Clergy and lay leaders in the dioceses of Eastern Michigan and Western Michigan attend a special joint convention March 16 to vote for juncture, moving toward a possible merger of the dioceses by the end of the year. Photo: Ryan Prins/Episcopal Dioceses of Eastern and Western Michigan

[Episcopal News Service] The dioceses of Eastern Michigan and Western Michigan voted on March 16 to pursue juncture, a canonical process that would merge the two dioceses and build on a partnership over four years involving ministry collaboration and some shared leadership, including a bishop.

The planned juncture, which now heads for final approval in June by the 81st General Convention, also aims to set the two dioceses on a new path together following tumultuous leadership transitions involving bishop disciplinary cases spanning nearly their entire time as partner dioceses.

At the weekend’s special joint convention, held at St. Christopher’s Episcopal Church in Grand Blanc, the votes in the two dioceses were overwhelmingly in favor of the juncture – 85% yes in the Diocese of Eastern Michigan and 82% in favor in the Diocese of Western Michigan.

The canonical process of “juncture” applies when two dioceses have not previously been a single diocese together. If the juncture is approved by bishops and deputies when they gather for General Convention in Louisville, Kentucky, the first convention of the newly created Diocese of the Great Lakes would be scheduled for October in Mount Pleasant, Michigan. Its business is expected to include the adoption of a new constitution and canons and elections to leadership bodies.

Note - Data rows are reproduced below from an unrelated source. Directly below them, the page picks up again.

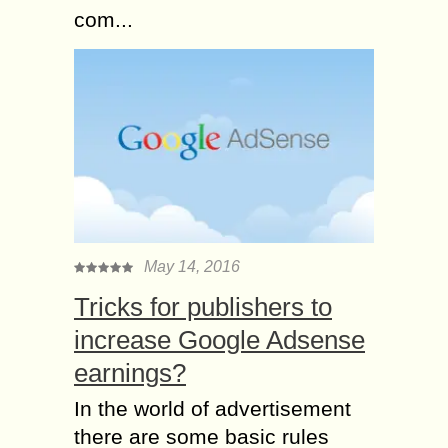
com...
May 14, 2016
Tricks for publishers to
increase Google Adsense
earnings?
In the world of advertisement
there are some basic rules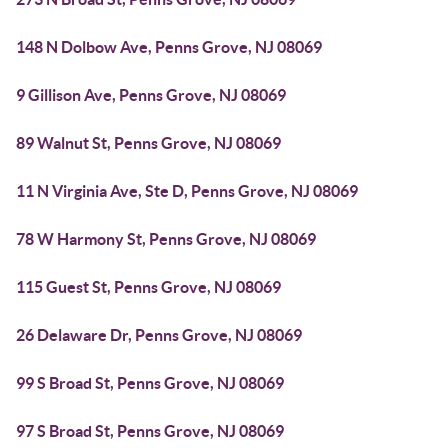
148 N Dolbow Ave, Penns Grove, NJ 08069
9 Gillison Ave, Penns Grove, NJ 08069
89 Walnut St, Penns Grove, NJ 08069
11 N Virginia Ave, Ste D, Penns Grove, NJ 08069
78 W Harmony St, Penns Grove, NJ 08069
115 Guest St, Penns Grove, NJ 08069
26 Delaware Dr, Penns Grove, NJ 08069
99 S Broad St, Penns Grove, NJ 08069
97 S Broad St, Penns Grove, NJ 08069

Eastern Michigan, based in Saginaw, and Western Michigan, based in Grand Rapids, are two of four Episcopal dioceses in the state. The Diocese of Michigan includes Detroit and the southeastern region of the state, while the Diocese of Northern Michigan encompasses the state’s more remote and sparsely populated Upper Peninsula.

Western Michigan was founded in 1874 after separating from the Diocese of Michigan, while Eastern Michigan separated from the Diocese of Michigan in 1995. Eastern Michigan has not had a diocesan bishop since 2017, when the Rt. Rev. Todd Ousley resigned to join the presiding bishop’s staff as head of the Office of Pastoral Development.

In October 2019, the two dioceses voted at their conventions to establish a formal partnership that included sharing Western Michigan Bishop Whayne Hougland Jr., who was elected bishop provisional of Eastern Michigan. Hougland, however, was suspended for one year in June 2020 after admitting to an extramarital affair. A year later, the two dioceses announced they had chosen not to welcome him back as their bishop.

Instead, they sought a new bishop provisional and elected the Rt. Rev. Prince Singh to that role in October 2021. Singh, formerly bishop of New York’s Diocese of Rochester, began serving the two Michigan dioceses in February 2022 but resigned in September 2023 to face allegations of domestic abuse from his ex-wife and two adult sons under the church’s Title IV disciplinary canons for clergy.

Retired Bishop Skip Adams agreed in November 2023 to serve Eastern Michigan and Western Michigan in the interim as an assisting bishop as the dioceses work toward juncture.